▶ **TEXT**:

        Perhaps a better example is cheating in accounting. A taxbot could knowingly violate the law, perhaps by underpaying in some way that it estimates would be very unlikely to be tagged by the tax authorities, or by claiming a deduction on a nonexisting expense.

        Another example, which I think is real, are cars that are programmed to cheat. Apparently some cars in self-driving mode will violate the law by driving faster than the speed limit.

        The point is that you should be able to tell a computer the rules and also tell it the concept of “cheating”–violating the rules in a way to improve some outcome while minimizing the chances of getting caught or the penalties if it is caught–and then it can start to cheat. Yes, in that case, the “cheat” is part of the game, but that’s always the case for some people, no? I don’t see that “psychological insight” is required; you just need a prediction engine that can predict human behavior, which is something that a pokerbot can do already.

▶ **SUPPLIED MATERIAL**:
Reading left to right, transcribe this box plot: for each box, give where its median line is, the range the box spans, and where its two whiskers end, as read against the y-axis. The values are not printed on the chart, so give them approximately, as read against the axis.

▶ **TASK SET**:
• 1. Answer these questions from the text on cheating:
(a) What two ways does it give for a taxbot to break the law?
(b) How do some cars in self-driving mode break the law?
(c) What does it say a pokerbot can already do?
• 2. In the text on cheating, retype the part from "Perhaps a better" up to and including "a nonexisting expense.".

▶ **ANSWER LIST**:
• 1.
(a) By underpaying in a way it estimates the tax authorities would be very unlikely to tag, or by claiming a deduction on a nonexisting expense.
(b) By driving faster than the speed limit.
(c) Predict human behavior.

• 2.
Perhaps a better example is cheating in accounting. A taxbot could knowingly violate the law, perhaps by underpaying in some way that it estimates would be very unlikely to be tagged by the tax authorities, or by claiming a deduction on a nonexisting expense.